** EXERCISE **
Rewrite every row below, replacing "tallest" with "largest" and leaving everything else unchanged.

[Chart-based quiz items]
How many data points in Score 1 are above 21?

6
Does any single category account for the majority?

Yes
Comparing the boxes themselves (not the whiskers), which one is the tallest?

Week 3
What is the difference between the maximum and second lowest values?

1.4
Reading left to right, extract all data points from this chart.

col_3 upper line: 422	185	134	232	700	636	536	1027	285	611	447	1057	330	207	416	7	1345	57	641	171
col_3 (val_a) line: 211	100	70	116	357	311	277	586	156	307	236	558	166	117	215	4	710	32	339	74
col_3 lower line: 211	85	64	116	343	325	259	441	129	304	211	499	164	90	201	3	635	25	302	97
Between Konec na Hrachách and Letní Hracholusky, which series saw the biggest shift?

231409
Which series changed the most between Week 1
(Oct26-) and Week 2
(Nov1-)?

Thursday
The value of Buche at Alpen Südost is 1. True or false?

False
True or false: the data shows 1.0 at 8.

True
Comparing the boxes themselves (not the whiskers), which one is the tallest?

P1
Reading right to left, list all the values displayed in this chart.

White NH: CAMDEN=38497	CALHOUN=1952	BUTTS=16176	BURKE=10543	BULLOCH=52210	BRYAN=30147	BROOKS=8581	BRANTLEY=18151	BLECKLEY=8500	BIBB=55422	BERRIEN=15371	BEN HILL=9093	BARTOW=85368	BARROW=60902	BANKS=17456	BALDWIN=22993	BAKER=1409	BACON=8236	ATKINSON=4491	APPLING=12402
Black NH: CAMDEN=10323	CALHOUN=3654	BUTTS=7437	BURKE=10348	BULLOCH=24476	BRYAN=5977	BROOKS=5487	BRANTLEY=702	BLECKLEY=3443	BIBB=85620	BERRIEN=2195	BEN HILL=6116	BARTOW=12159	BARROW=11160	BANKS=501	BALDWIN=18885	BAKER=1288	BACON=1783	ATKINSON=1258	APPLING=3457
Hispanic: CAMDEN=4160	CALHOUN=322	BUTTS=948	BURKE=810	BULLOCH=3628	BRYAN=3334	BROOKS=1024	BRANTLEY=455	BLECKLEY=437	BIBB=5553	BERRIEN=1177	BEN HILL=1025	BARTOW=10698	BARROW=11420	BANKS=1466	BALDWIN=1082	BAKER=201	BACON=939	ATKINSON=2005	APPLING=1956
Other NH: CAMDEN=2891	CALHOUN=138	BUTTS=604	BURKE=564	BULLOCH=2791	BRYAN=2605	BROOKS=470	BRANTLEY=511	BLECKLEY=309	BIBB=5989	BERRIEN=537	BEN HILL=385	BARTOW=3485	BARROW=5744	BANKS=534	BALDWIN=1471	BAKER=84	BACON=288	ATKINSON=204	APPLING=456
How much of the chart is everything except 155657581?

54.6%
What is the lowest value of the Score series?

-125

** RESPONSE TO THIS TASK **
How many data points in Score 1 are above 21?

6
Does any single category account for the majority?

Yes
Comparing the boxes themselves (not the whiskers), which one is the largest?

Week 3
What is the difference between the maximum and second lowest values?

1.4
Reading left to right, extract all data points from this chart.

col_3 upper line: 422	185	134	232	700	636	536	1027	285	611	447	1057	330	207	416	7	1345	57	641	171
col_3 (val_a) line: 211	100	70	116	357	311	277	586	156	307	236	558	166	117	215	4	710	32	339	74
col_3 lower line: 211	85	64	116	343	325	259	441	129	304	211	499	164	90	201	3	635	25	302	97
Between Konec na Hrachách and Letní Hracholusky, which series saw the biggest shift?

231409
Which series changed the most between Week 1
(Oct26-) and Week 2
(Nov1-)?

Thursday
The value of Buche at Alpen Südost is 1. True or false?

False
True or false: the data shows 1.0 at 8.

True
Comparing the boxes themselves (not the whiskers), which one is the largest?

P1
Reading right to left, list all the values displayed in this chart.

White NH: CAMDEN=38497	CALHOUN=1952	BUTTS=16176	BURKE=10543	BULLOCH=52210	BRYAN=30147	BROOKS=8581	BRANTLEY=18151	BLECKLEY=8500	BIBB=55422	BERRIEN=15371	BEN HILL=9093	BARTOW=85368	BARROW=60902	BANKS=17456	BALDWIN=22993	BAKER=1409	BACON=8236	ATKINSON=4491	APPLING=12402
Black NH: CAMDEN=10323	CALHOUN=3654	BUTTS=7437	BURKE=10348	BULLOCH=24476	BRYAN=5977	BROOKS=5487	BRANTLEY=702	BLECKLEY=3443	BIBB=85620	BERRIEN=2195	BEN HILL=6116	BARTOW=12159	BARROW=11160	BANKS=501	BALDWIN=18885	BAKER=1288	BACON=1783	ATKINSON=1258	APPLING=3457
Hispanic: CAMDEN=4160	CALHOUN=322	BUTTS=948	BURKE=810	BULLOCH=3628	BRYAN=3334	BROOKS=1024	BRANTLEY=455	BLECKLEY=437	BIBB=5553	BERRIEN=1177	BEN HILL=1025	BARTOW=10698	BARROW=11420	BANKS=1466	BALDWIN=1082	BAKER=201	BACON=939	ATKINSON=2005	APPLING=1956
Other NH: CAMDEN=2891	CALHOUN=138	BUTTS=604	BURKE=564	BULLOCH=2791	BRYAN=2605	BROOKS=470	BRANTLEY=511	BLECKLEY=309	BIBB=5989	BERRIEN=537	BEN HILL=385	BARTOW=3485	BARROW=5744	BANKS=534	BALDWIN=1471	BAKER=84	BACON=288	ATKINSON=204	APPLING=456
How much of the chart is everything except 155657581?

54.6%
What is the lowest value of the Score series?

-125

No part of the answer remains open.